The Zimbabwean police issued a ban Monday on a march scheduled Wednesday by a faction of the opposition Movement for Democratic Change to demand electoral reform and protest deteriorating living standards, but Secretary General Tendai Biti of the MDC faction of Morgan Tsvangirai said the procession will be held as planned.
The chief superintendent of the Harare Central police district sent the MDC formation a letter saying police concluded after analyzing information and intelligence reports that the opposition faction was “working outside the spirit of what we had agreed.” Police had earlier granted permission for the faction to hold the march.
Biti said the police did not state the reasons for the decision as required by the newly amended Public Order and Security Act, adding that Zimbabweans have a democratic right to march, correspondent Irwin Chifera reported from Harare.
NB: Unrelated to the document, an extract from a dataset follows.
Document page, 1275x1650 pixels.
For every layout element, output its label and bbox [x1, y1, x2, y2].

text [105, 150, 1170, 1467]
Earlier, representatives of the two factions of the Movement for Democratic Change met in South Africa on the weekend and agreed to cooperate in the upcoming elections but failed to progress towards reunification, MDC sources said.
Spokesmen for both factions declined to comment. But sources said talks focused on how to avoid splitting the vote and on fielding a single presidential candidate.
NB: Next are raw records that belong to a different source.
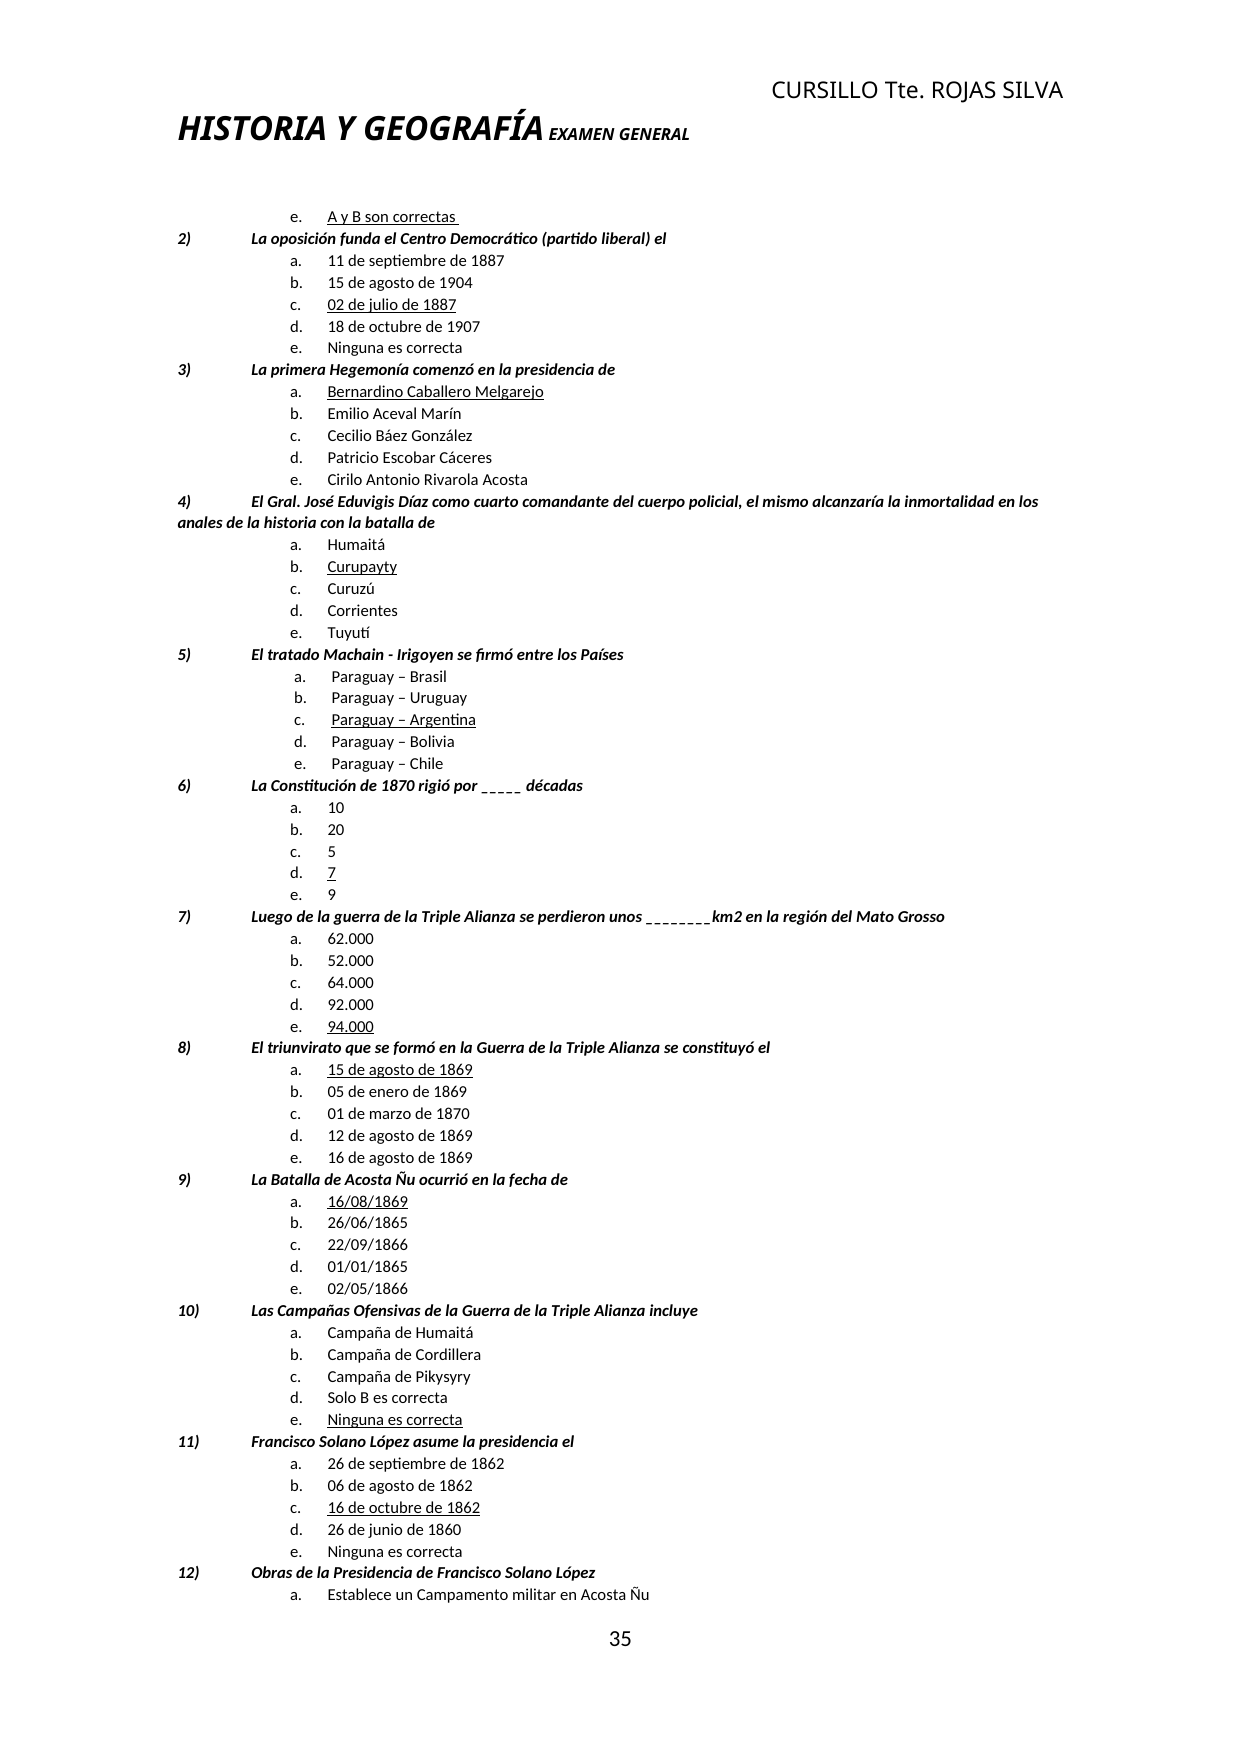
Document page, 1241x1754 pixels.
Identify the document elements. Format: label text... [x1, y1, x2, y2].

list Paraguay – Argentina [294, 709, 1063, 730]
list Francisco Solano López asume la presidencia el [177, 1431, 1063, 1452]
list 11 de septiembre de 1887 [290, 250, 1063, 271]
list 26/06/1865 [290, 1213, 1063, 1233]
list Curuzú [290, 578, 1063, 599]
list 94.000 [290, 1016, 1063, 1036]
list Cirilo Antonio Rivarola Acosta [290, 469, 1063, 489]
list Tuyutí [290, 622, 1063, 642]
list 26 de septiembre de 1862 [290, 1453, 1063, 1474]
list Bernardino Caballero Melgarejo [290, 381, 1063, 402]
list 10 [290, 797, 1063, 817]
list 22/09/1866 [290, 1234, 1063, 1255]
list La Constitución de 1870 rigió por _____ décadas [177, 775, 1063, 796]
list 12 de agosto de 1869 [290, 1125, 1063, 1146]
list Las Campañas Ofensivas de la Guerra de la Triple Alianza incluye [177, 1300, 1063, 1321]
list La Batalla de Acosta Ñu ocurrió en la fecha de [177, 1169, 1063, 1189]
list El triunvirato que se formó en la Guerra de la Triple Alianza se constituyó el [177, 1038, 1063, 1058]
list 52.000 [290, 950, 1063, 971]
list Humaitá [290, 534, 1063, 555]
list 16/08/1869 [290, 1191, 1063, 1211]
list 7 [290, 863, 1063, 883]
list Paraguay – Chile [294, 753, 1063, 774]
list 01 de marzo de 1870 [290, 1103, 1063, 1124]
list Emilio Aceval Marín [290, 403, 1063, 424]
list 16 de octubre de 1862 [290, 1497, 1063, 1517]
list Ninguna es correcta [290, 338, 1063, 358]
list Patricio Escobar Cáceres [290, 447, 1063, 467]
list Luego de la guerra de la Triple Alianza se perdieron unos ________km2 en la región del Mato Grosso [177, 906, 1063, 927]
list El Gral. José Eduvigis Díaz como cuarto comandante del cuerpo policial, el mismo alcanzaría la inmortalidad en los anales de la historia con la batalla de [177, 491, 1063, 533]
list 92.000 [290, 994, 1063, 1014]
list Curupayty [290, 556, 1063, 577]
list 02/05/1866 [290, 1278, 1063, 1299]
list 9 [290, 884, 1063, 905]
list La primera Hegemonía comenzó en la presidencia de [177, 359, 1063, 380]
list 06 de agosto de 1862 [290, 1475, 1063, 1496]
list A y B son correctas [290, 206, 1063, 227]
list Paraguay – Bolivia [294, 731, 1063, 752]
list Campaña de Cordillera [290, 1344, 1063, 1364]
list 64.000 [290, 972, 1063, 992]
list 62.000 [290, 928, 1063, 949]
list Cecilio Báez González [290, 425, 1063, 446]
list Corrientes [290, 600, 1063, 621]
list 20 [290, 819, 1063, 839]
list 15 de agosto de 1904 [290, 272, 1063, 292]
list 05 de enero de 1869 [290, 1081, 1063, 1102]
list Campaña de Pikysyry [290, 1366, 1063, 1386]
list 15 de agosto de 1869 [290, 1059, 1063, 1080]
list Solo B es correcta [290, 1388, 1063, 1408]
list Ninguna es correcta [290, 1409, 1063, 1430]
list 01/01/1865 [290, 1256, 1063, 1277]
list Paraguay – Uruguay [294, 688, 1063, 708]
list 26 de junio de 1860 [290, 1519, 1063, 1539]
list El tratado Machain - Irigoyen se firmó entre los Países [177, 644, 1063, 664]
list 02 de julio de 1887 [290, 294, 1063, 314]
list Obras de la Presidencia de Francisco Solano López [177, 1563, 1063, 1583]
list Ninguna es correcta [290, 1541, 1063, 1561]
list 16 de agosto de 1869 [290, 1147, 1063, 1167]
list La oposición funda el Centro Democrático (partido liberal) el [177, 228, 1063, 249]
list 5 [290, 841, 1063, 861]
list Paraguay – Brasil [294, 666, 1063, 686]
list Establece un Campamento militar en Acosta Ñu [290, 1584, 1063, 1605]
list Campaña de Humaitá [290, 1322, 1063, 1342]
list 18 de octubre de 1907 [290, 316, 1063, 336]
MDC founder Morgan Tsvangirai took part in the discussions along with the secretary general of his faction, Tendai Biti, among others. The Arthur Mutambara faction sent a delegation including its vice president, Gibson Sibanda, Secretary General Welshman Ncube and Information Secretary Gabriel Chaibva, MDC sources said.
The two factions are expected to hold a news conference this week to announce the results of their discussions, after consulting with their national memberships.
The MDC split into two factions in late 2005 over the question of whether to contest elections for a reconstituted senate.
Programs Manager Pedzisayi Ruhanya of the Crisis In Zimbabwe Coalition told Patience Rusere of VOA's Studio 7 for Zimbabwe that the two factions realize their chances against the ruling ZANU-PF party are poor if they remain divided.